“Mrs. Education” or “The Wicked Witch of the West”?

In my last post, you met Rep. Edith Green (D-OR), who introduced the Equal Pay Act in 1955 and saw it through eight years to passage in 1963. That piece of legislation set the stage for more awareness of the unequal status of women in society.

            But why is it that Edith Green could see beyond the boundaries that society placed on women of her era?

            Edith Louis Starrett was born in 1910 in Trent, South Dakota. Her parents were both schoolteachers who valued education for their daughter. When Edith was 6 years old, the family moved to Oregon, where Edith went on to a pursue a college education.

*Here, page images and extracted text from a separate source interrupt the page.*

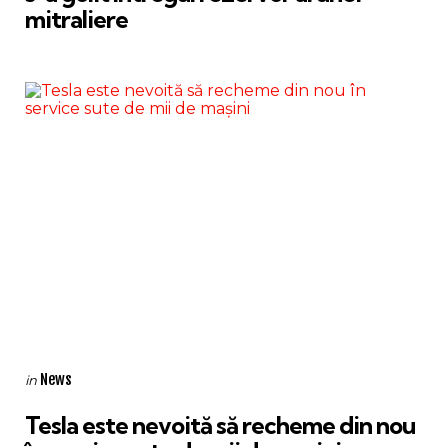
mitraliere
Categories
Posted
News
in
in
Tesla este nevoită să recheme din nou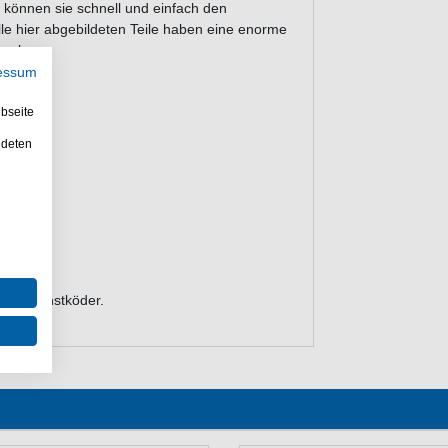
 können sie schnell und einfach den
le hier abgebildeten Teile haben eine enorme
ben kann.
essum
bseite
ndeten
s für Kunstköder.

            But here’s where Edith’s dreams get crushed. She had wanted to go to law school and practice law. But her parents and teachers warned her that a woman lawyer would never be allowed to try cases, that she would be stuck with menial tasks in back rooms. Downhearted, she pursued one of the few avenues open to women at the time, that of teaching.

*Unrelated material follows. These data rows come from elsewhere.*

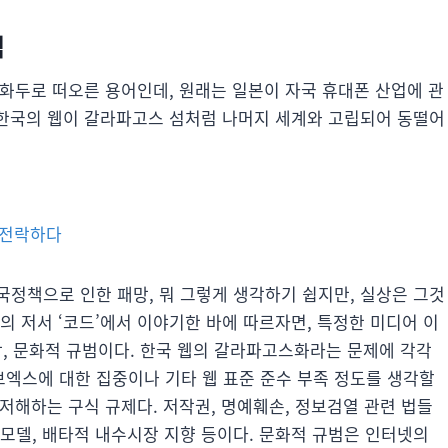
범
 화두로 떠오른 용어인데, 원래는 일본이 자국 휴대폰 산업에 관
, 한국의 웹이 갈라파고스 섬처럼 나머지 세계와 고립되어 동떨어
로 전락하다
국정책으로 인한 패망, 뭐 그렇게 생각하기 쉽지만, 실상은 그것
그의 저서 ‘코드’에서 이야기한 바에 따르자면, 특정한 미디어 이
시장, 문화적 규범이다. 한국 웹의 갈라파고스화라는 문제에 각각
엑스에 대한 집중이나 기타 웹 표준 준수 부족 정도를 생각할
 저해하는 구식 규제다. 저작권, 명예훼손, 정보검열 관련 법들
모델, 배타적 내수시장 지향 등이다. 문화적 규범은 인터넷의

            Her path in traditional roles seemed set. She began her career teaching in Salem, Oregon, and married in 1933. She and her husband, Arthur Green, had two children, and she graduated from the University of Oregon in 1939.

            Here’s where Edith’s story widens out. While teaching, she served as legislative chairperson for the Oregon Congress of Parents and Teachers. In this role, she had a political awakening. She became an expert in educational issues and learned the mechanics of politics.

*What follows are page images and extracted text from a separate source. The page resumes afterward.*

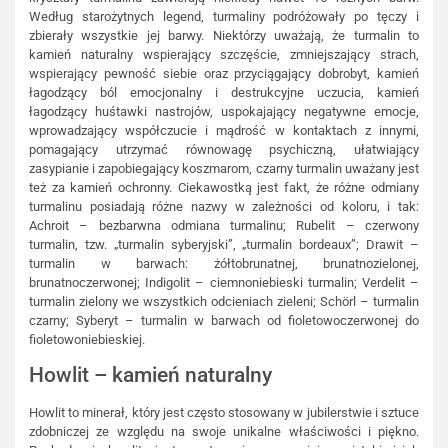
Według starożytnych legend, turmaliny podróżowały po tęczy i
zbierały wszystkie jej barwy. Niektórzy uważają, że turmalin to
kamień naturalny wspierający szczęście, zmniejszający strach,
wspierający pewność siebie oraz przyciągający dobrobyt, kamień
łagodzący ból emocjonalny i destrukcyjne uczucia, kamień
łagodzący huśtawki nastrojów, uspokajający negatywne emocje,
wprowadzający współczucie i mądrość w kontaktach z innymi,
pomagający utrzymać równowagę psychiczną, ułatwiający
zasypianie i zapobiegający koszmarom, czarny turmalin uważany jest
też za kamień ochronny. Ciekawostką jest fakt, że różne odmiany
turmalinu posiadają różne nazwy w zależności od koloru, i tak:
Achroit – bezbarwna odmiana turmalinu; Rubelit – czerwony
turmalin, tzw. „turmalin syberyjski”, „turmalin bordeaux”; Drawit –
turmalin w barwach: żółtobrunatnej, brunatnozielonej,
brunatnoczerwonej; Indigolit – ciemnoniebieski turmalin; Verdelit –
turmalin zielony we wszystkich odcieniach zieleni; Schörl – turmalin
czarny; Syberyt – turmalin w barwach od fioletowoczerwonej do
fioletowoniebieskiej.
Howlit – kamień naturalny
Howlit to minerał, który jest często stosowany w jubilerstwie i sztuce
zdobniczej ze względu na swoje unikalne właściwości i piękno.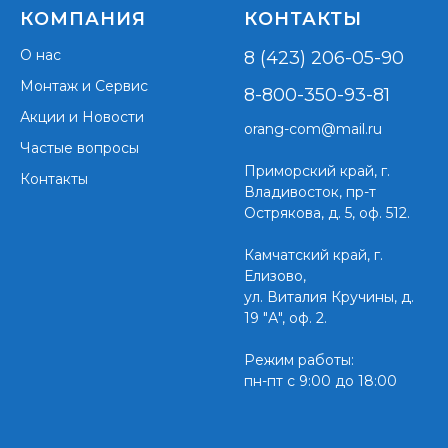
КОМПАНИЯ
КОНТАКТЫ
О нас
8 (423) 206-05-90
Монтаж и Сервис
8-800-350-93-81
Акции и Новости
orang-com@mail.ru
Частые вопросы
Приморский край,
г.
Контакты
Владивосток, пр-т
Острякова, д. 5, оф. 512.
Камчатский край, г.
Елизово,
ул. Виталия Кручины, д.
19 "А", оф. 2.
Режим работы:
пн-пт с 9:00 до 18:00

            Edith took a stab at elected office and ran for secretary of state in 1952. Although she lost, she was confident enough to make a run for a seat in the U.S. House of Representatives. In 1954, she won the seat with 52 percent of the vote in her district.  

            And so, you see? She was only barely in Congress before she introduced the Equal Pay Act. And no wonder — women had long been underpaid as teachers and their salaries often trailed that of male teachers.

            In the House, she was attuned especially to matters of education and equal opportunity. Financial hardship had stretched out her college years, with her graduation coming at the age of 29. Her unrelenting advocacy for equal opportunity in education earned her the nickname “Mrs. Education.”

            But not everyone thrilled to her laser focus. Behind her back, male colleagues in Congress called her the “Wicked Witch of the West.” One (presumably male) reporter complained she had “an unladylike aptitude for hard political infighting.”*

            Yet her drive for equal opportunity in education eventually lead to the introduction of Title IX in 1970. At the time, everyone envisioned the result of the legislation would be to open law schools, medical schools, male-only universities and other institutions of higher education to women and to equalize financial assistance. So, it makes sense that Rep. Edith Green would be the driving force behind such a bill.

            Yet she wasn’t alone. To introduce the bill, Green teamed up with another women in the House and a male colleague in the Senate — Rep. Patsy Matsu Takemoto Mink (D-HI) and Senator Birch Bayh (D-IN). These are two people well worth knowing, so they’ll each get their own blog post!    

* Karen Blumenthal, Let Me Play: The Story of Title IX, the Law that Changed the Future of Girls in America (New York: Atheneum Books for Young Readers, 2005), p. 25.